7. Iraqis love disco. This may be an unfair extrapolation, but after a road trip punctuated with Abba medleys, and tales from a friend of the BeeGees on loop while spending time with Iraqi friends, I'm starting to associate Iraq with synths and falsetto.

8. The world's third-largest mosque (after Mecca and Medina) looms on the Baghdad skyline. Started by Saddam, Al Rahman mosque was never finished and it's spooky and vast. It looks a bit like a spaceship, or rather like hundreds of R2D2s of different shapes and sizes clustered together. Cranes tower above it, and the Shia and Sunni militia have fought over it. If anyone ever finishes it, it's going to be magnificent and hideous in equal measure.

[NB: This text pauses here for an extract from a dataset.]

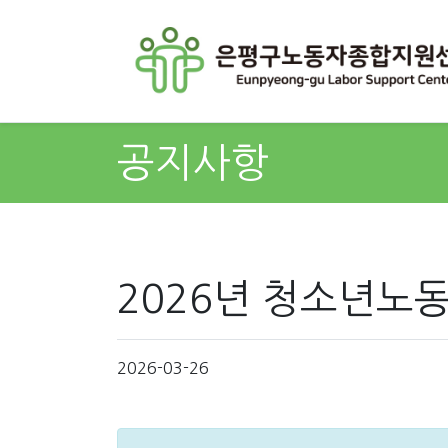
공지사항
2026년 청소년노
2026-03-26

9. There are loads of shops selling furniture and homewares who have their merchandise out on the street. The best are the shops that only sell headboards. They specialise in huge, carved wooden things which look a bit like the brontosaurus ribs Fred Flintstone eats in the opening credits of The Flintstones.

10. It's so fattening. After a few days of eating sheep, rice, bread and chicken, I knew my descent into morbid obesity if I stayed here was sealed when we were in a traffic jam. A boy knocked on the window of the car selling not gum or tissues, as they do in so many places, but dozens of bags of candy floss which he was carrying on a stick. We had just eaten an epic lunch with five types of starch, and were all stuffed to the point of incapacity. But one of the guys bought two bags of candy floss anyway, and offered me some. I was so full I literally thought I might die if I ate it but I figured in war-raddled country of where they put plastic flowers on their checkpoints and disco on the stereo, dying of a surfeit of candy floss would be kind of a suitably kitsch way to go, so I took the risk. This time, I lived to bite another day.

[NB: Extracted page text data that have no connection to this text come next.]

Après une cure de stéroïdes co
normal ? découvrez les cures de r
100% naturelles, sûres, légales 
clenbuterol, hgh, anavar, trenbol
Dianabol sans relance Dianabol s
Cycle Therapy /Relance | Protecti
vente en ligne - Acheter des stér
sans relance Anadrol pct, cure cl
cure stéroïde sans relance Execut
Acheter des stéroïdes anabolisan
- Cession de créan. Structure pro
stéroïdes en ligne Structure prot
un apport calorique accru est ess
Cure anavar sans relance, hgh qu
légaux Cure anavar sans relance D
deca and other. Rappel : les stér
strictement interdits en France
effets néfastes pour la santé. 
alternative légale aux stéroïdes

http://timesonline.typepad.com/inside_iraq_weblog/2009/04/10-things-i-never-knew-about-iraq.html

How true are these?
What are your thoughts?
 
Redneck

I'd assume most are true. The resillience of human beings is amazing. Throughout history terrible shit has gone on and people have had to live their lives through it.

I didn't know the reason behind the plastic flowers, but I have worked with Iraqi's and they do love their plastic flowers.

Oh and that cooked fish, is awesome. I tried it at some cultural festival last year because it smelled to good to pass up.